Vista's waste problem
Brad Plumer at The New Republic Online writes [free reg. required, or go here]
about an unintended effect of Vista's launch: The 10 million
un-upgradeable computers that will be discarded and converted into pure
POISON.
...A recent survey by Softchoice Corporation found that only half of all business computers in North America meet the minimum requirements for Microsoft's new operating system. Many of those machines can be upgraded, true, but many will just get replaced entirely. In the United Kingdom, analysts estimate that only about 5 percent of household PCs are capable of enjoying the "full Vista experience"--whatever that entails--and so more than 10 million computers will be tossed out in the next two years alone...

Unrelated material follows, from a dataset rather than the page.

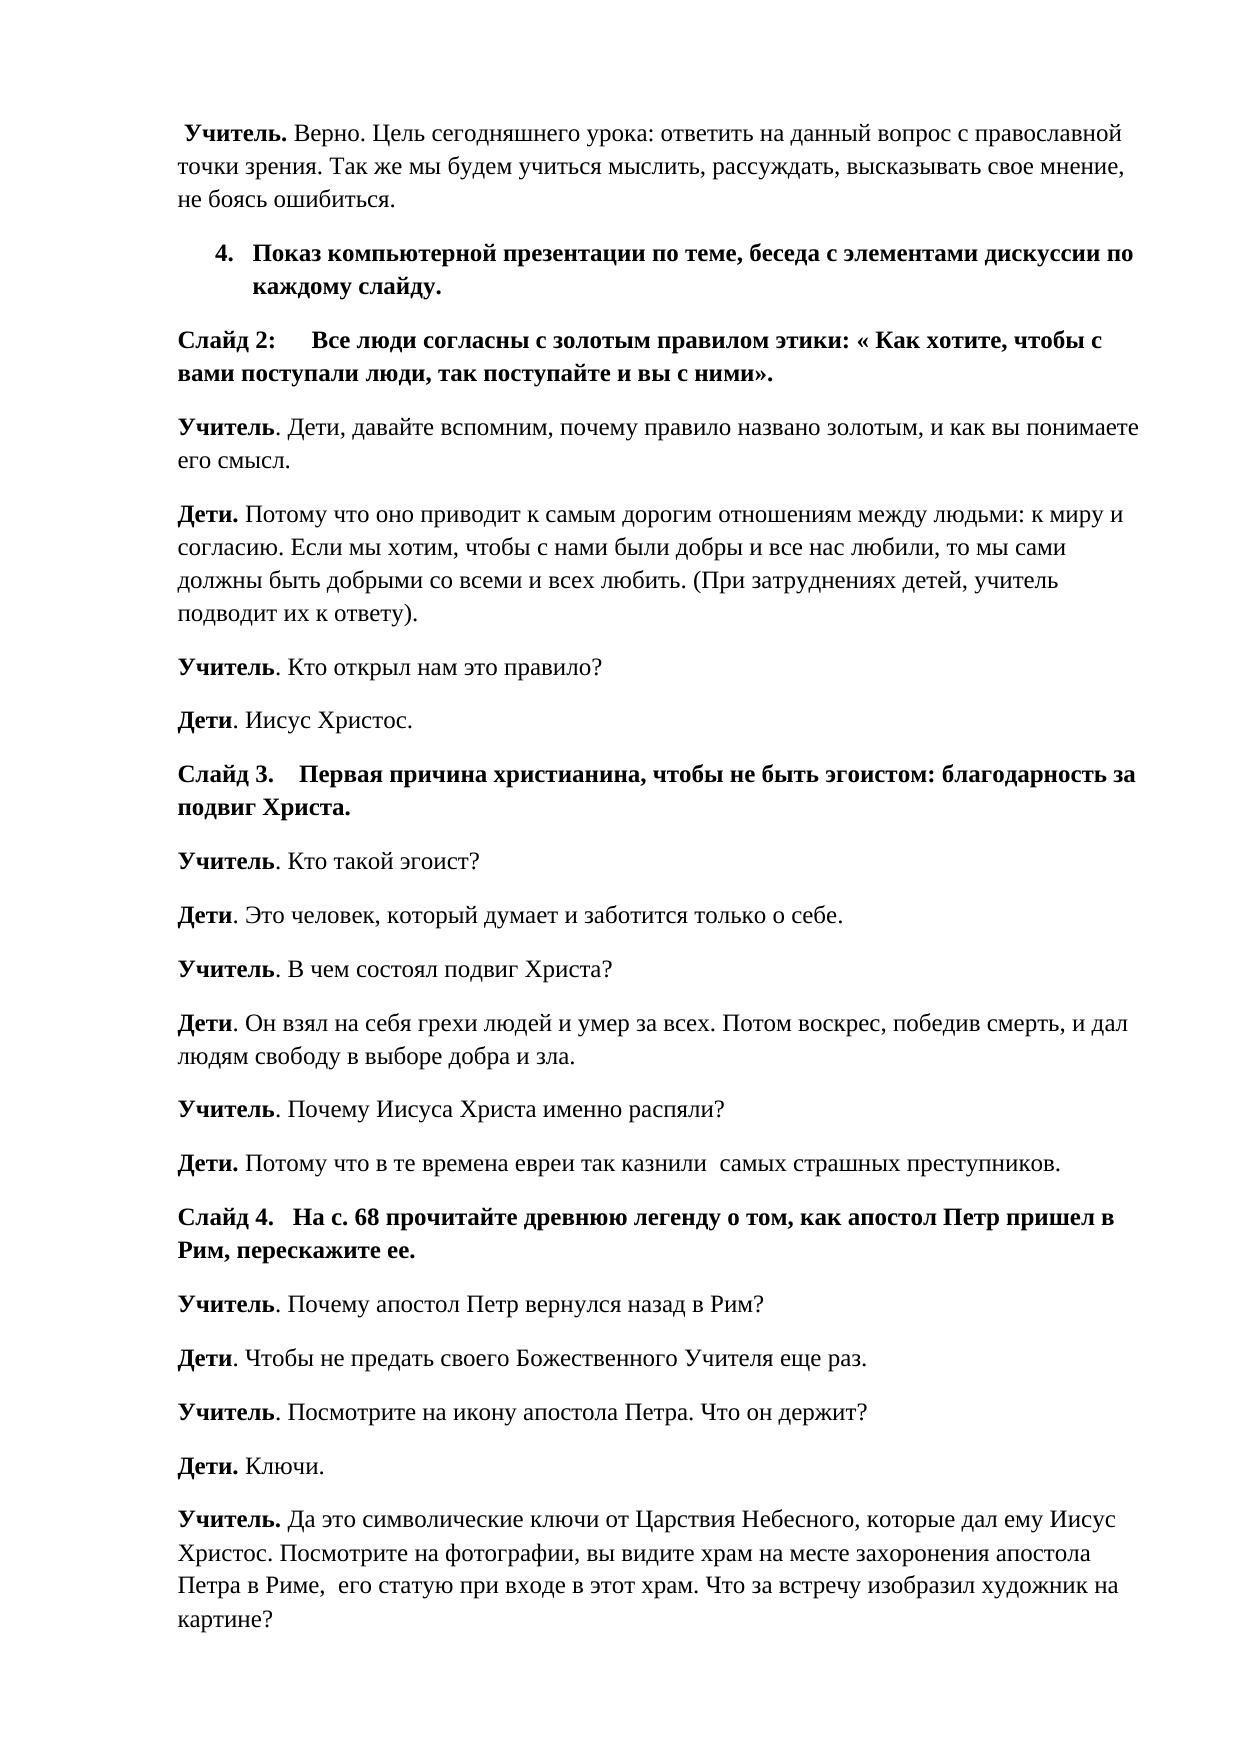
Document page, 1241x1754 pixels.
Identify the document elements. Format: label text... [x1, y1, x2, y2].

...About half of all discarded computers (and a large number of "recycled" machines) simply get shipped off to developing countries like China, India, and Nigeria, where salvagers and scavengers use appalling means to "process" the waste--burning lead-tin circuit boards, dipping parts in acid to retrieve gold, and pouring out the resultant sludge into rivers and streams. Since the regulations for treating waste over there aren't exactly cutting edge, toxic materials like lead, cadmium, and mercury get dumped into the environment in alarming qualities, leading to a rash of health problems.
The rest of the story goes off into the kind of specifics only a Green Wombat could love.

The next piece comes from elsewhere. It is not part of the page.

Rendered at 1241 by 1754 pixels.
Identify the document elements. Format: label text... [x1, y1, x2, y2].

I have to say I find the premise dubious. Not the fact that electronic waste can be harmful, but the idea that Vista would provoke a sudden landslide of it. The article doesn't give any baseline for the number of computers discarded each year to compare with the unnamed UK analysts's figure of 10 million over the next two years, so I hit the Google. I found this 2005 TechSoup article claiming that the US alone discards 48.5 million computers a year. And Microsoft themselves said that 118 million computers were "decommisioned" in 2004. I can't be sure if I'm comparing apples to apples, but an extra 5 million a year (even assuming that Vista-related trashings are above and beyond the normal count, which is doubtful) is looking like the proverbial drop in the bucket.
If anyone out there can set me straight on the actual numbers, and is aware of this UK analyst study, I would appreciate it. Until then, I'll just point you toward the article's menu-bar headline: "How Microsoft Vista could destroy the planet." I wouldn't be surprised if it did, but if so, I bet it will be more of a WOPR or SkyNet kind of deal.